MMM: Clustering Multivariate Longitudinal Mixed-type Data
This work addresses a scarcity of algorithms for clustering mixed-type longitudinal data, which is incremental as it builds on existing mixture models to handle more complex data structures.
The authors tackled the problem of clustering multivariate longitudinal mixed-type data, which is challenging due to the need to model within- and between-time dependencies, by introducing the MMM model that handles various data types and achieves clustering in a latent dimension with demonstrated inference abilities on synthetic and financial data.

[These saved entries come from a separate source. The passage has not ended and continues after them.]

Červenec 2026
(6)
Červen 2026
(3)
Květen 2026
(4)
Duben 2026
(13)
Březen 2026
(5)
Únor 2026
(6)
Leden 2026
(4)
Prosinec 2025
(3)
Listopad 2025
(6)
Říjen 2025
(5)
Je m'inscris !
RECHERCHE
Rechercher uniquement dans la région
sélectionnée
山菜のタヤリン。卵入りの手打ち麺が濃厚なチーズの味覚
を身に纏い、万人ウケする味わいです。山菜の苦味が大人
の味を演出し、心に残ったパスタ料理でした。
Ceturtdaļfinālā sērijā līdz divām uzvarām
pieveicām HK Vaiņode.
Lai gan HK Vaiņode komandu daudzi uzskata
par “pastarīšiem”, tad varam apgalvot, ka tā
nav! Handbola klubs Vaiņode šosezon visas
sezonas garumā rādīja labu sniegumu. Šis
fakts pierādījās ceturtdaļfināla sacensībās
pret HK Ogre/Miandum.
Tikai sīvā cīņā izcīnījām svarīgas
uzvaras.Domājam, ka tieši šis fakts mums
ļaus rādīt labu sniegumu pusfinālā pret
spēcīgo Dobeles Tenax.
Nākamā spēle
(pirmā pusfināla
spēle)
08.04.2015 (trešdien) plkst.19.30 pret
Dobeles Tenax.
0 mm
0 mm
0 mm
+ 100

Multivariate longitudinal data of mixed-type are increasingly collected in many science domains. However, algorithms to cluster this kind of data remain scarce, due to the challenge to simultaneously model the within- and between-time dependence structures for multivariate data of mixed kind. We introduce the Mixture of Mixed-Matrices (MMM) model: reorganizing the data in a three-way structure and assuming that the non-continuous variables are observations of underlying latent continuous variables, the model relies on a mixture of matrix-variate normal distributions to perform clustering in the latent dimension. The MMM model is thus able to handle continuous, ordinal, binary, nominal and count data and to concurrently model the heterogeneity, the association among the responses and the temporal dependence structure in a parsimonious way and without assuming conditional independence. The inference is carried out through an MCMC-EM algorithm, which is detailed. An evaluation of the model through synthetic data shows its inference abilities. A real-world application on financial data is presented.